### Task to carry out
Write the entries below out again exactly, but skip the pictures.

Dataset excerpts:
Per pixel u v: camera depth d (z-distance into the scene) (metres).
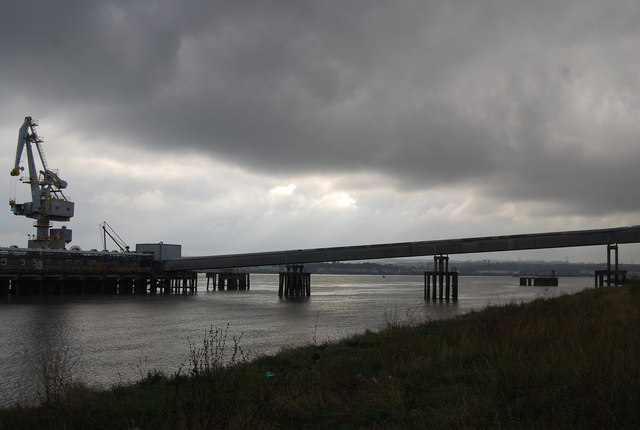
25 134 95.12
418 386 10.77
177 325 46.50
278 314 58.38
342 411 9.96
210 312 60.91
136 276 99.88
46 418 10.59
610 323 18.34
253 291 120.06
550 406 8.68
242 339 35.56
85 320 50.62
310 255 95.12
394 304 75.94
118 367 25.70
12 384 21.47
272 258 98.06
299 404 10.24
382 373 12.98
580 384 9.11
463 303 77.88
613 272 75.81
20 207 96.38
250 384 12.73
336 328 42.81
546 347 13.42
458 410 9.02
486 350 13.92
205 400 9.32
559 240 78.88
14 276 82.25
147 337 38.03
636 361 10.43
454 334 17.16
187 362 26.34
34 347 33.06
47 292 91.31
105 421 10.08
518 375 10.23
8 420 10.62
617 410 7.99
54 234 97.94
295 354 18.56
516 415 8.56
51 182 96.88
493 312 24.42
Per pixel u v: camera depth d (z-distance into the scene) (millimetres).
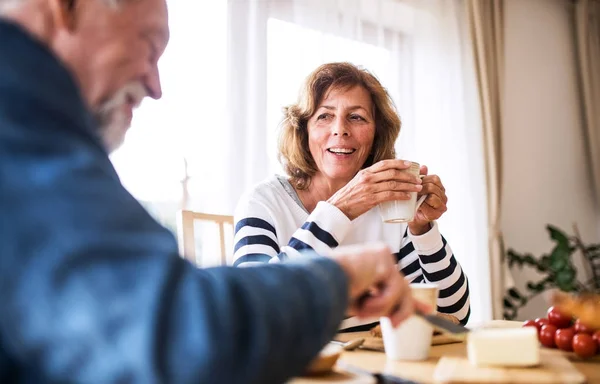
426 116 3033
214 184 2305
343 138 1520
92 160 396
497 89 3246
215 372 355
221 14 2404
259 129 2434
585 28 3738
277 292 417
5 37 399
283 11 2586
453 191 3062
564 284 3068
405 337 825
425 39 3074
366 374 710
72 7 485
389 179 1222
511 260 3215
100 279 344
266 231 1406
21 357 353
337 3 2738
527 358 733
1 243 341
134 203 417
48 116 395
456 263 1380
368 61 2842
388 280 578
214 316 364
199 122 2287
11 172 361
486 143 3143
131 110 595
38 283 336
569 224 3607
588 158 3752
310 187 1596
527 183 3447
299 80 2578
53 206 353
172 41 2262
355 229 1499
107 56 505
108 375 337
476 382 665
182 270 384
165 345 345
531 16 3611
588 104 3699
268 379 398
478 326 1171
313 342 429
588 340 859
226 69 2387
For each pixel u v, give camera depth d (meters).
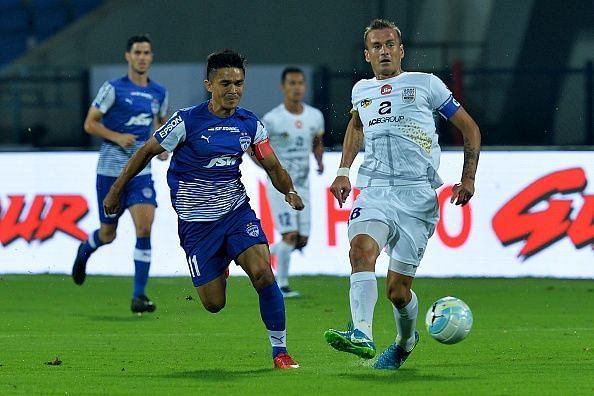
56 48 77.19
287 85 45.28
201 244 25.98
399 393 22.31
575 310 40.44
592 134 60.28
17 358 28.70
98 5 80.38
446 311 24.17
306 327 35.72
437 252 50.34
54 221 52.81
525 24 68.62
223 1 75.19
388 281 25.41
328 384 23.53
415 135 25.09
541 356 28.56
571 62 68.19
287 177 26.39
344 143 26.45
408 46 68.94
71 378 25.09
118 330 35.00
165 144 25.36
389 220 24.81
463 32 69.56
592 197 49.31
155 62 75.44
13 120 71.38
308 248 51.09
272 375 25.00
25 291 47.19
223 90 25.12
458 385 23.36
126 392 22.95
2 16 80.19
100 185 40.44
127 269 52.66
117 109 40.50
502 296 44.75
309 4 73.69
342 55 73.12
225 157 25.58
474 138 25.17
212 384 23.80
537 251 49.72
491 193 50.00
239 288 48.03
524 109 64.56
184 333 34.12
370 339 23.25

### Exercise response
Per pixel u v: camera depth d (z-distance into the scene) (metres).
25 134 95.12
418 386 10.77
177 325 46.50
278 314 58.38
342 411 9.96
210 312 60.91
136 276 99.88
46 418 10.59
610 323 18.34
253 291 120.06
550 406 8.68
242 339 35.56
85 320 50.62
310 255 95.12
394 304 75.94
118 367 25.70
12 384 21.47
272 258 98.06
299 404 10.24
382 373 12.98
580 384 9.11
463 303 77.88
613 272 75.81
20 207 96.38
250 384 12.73
336 328 42.81
546 347 13.42
458 410 9.02
486 350 13.92
205 400 9.32
559 240 78.88
14 276 82.25
147 337 38.03
636 361 10.43
454 334 17.16
187 362 26.34
34 347 33.06
47 292 91.31
105 421 10.08
518 375 10.23
8 420 10.62
617 410 7.99
54 234 97.94
295 354 18.56
516 415 8.56
51 182 96.88
493 312 24.42
Per pixel u v: camera depth d (z-distance into the scene) (millimetres).
426 116 3033
214 184 2305
343 138 1520
92 160 396
497 89 3246
215 372 355
221 14 2404
259 129 2434
585 28 3738
277 292 417
5 37 399
283 11 2586
453 191 3062
564 284 3068
405 337 825
425 39 3074
366 374 710
72 7 485
389 179 1222
511 260 3215
100 279 344
266 231 1406
21 357 353
337 3 2738
527 358 733
1 243 341
134 203 417
48 116 395
456 263 1380
368 61 2842
388 280 578
214 316 364
199 122 2287
11 172 361
486 143 3143
131 110 595
38 283 336
569 224 3607
588 158 3752
310 187 1596
527 183 3447
299 80 2578
53 206 353
172 41 2262
355 229 1499
107 56 505
108 375 337
476 382 665
182 270 384
165 345 345
531 16 3611
588 104 3699
268 379 398
478 326 1171
313 342 429
588 340 859
226 69 2387
For each pixel u v, give camera depth d (meters).
56 48 77.19
287 85 45.28
201 244 25.98
399 393 22.31
575 310 40.44
592 134 60.28
17 358 28.70
98 5 80.38
446 311 24.17
306 327 35.72
437 252 50.34
54 221 52.81
525 24 68.62
223 1 75.19
388 281 25.41
328 384 23.53
415 135 25.09
541 356 28.56
571 62 68.19
287 177 26.39
344 143 26.45
408 46 68.94
71 378 25.09
118 330 35.00
165 144 25.36
389 220 24.81
463 32 69.56
592 197 49.31
155 62 75.44
13 120 71.38
308 248 51.09
272 375 25.00
25 291 47.19
223 90 25.12
458 385 23.36
126 392 22.95
2 16 80.19
100 185 40.44
127 269 52.66
117 109 40.50
502 296 44.75
309 4 73.69
342 55 73.12
225 157 25.58
474 138 25.17
212 384 23.80
537 251 49.72
491 193 50.00
239 288 48.03
524 109 64.56
184 333 34.12
370 339 23.25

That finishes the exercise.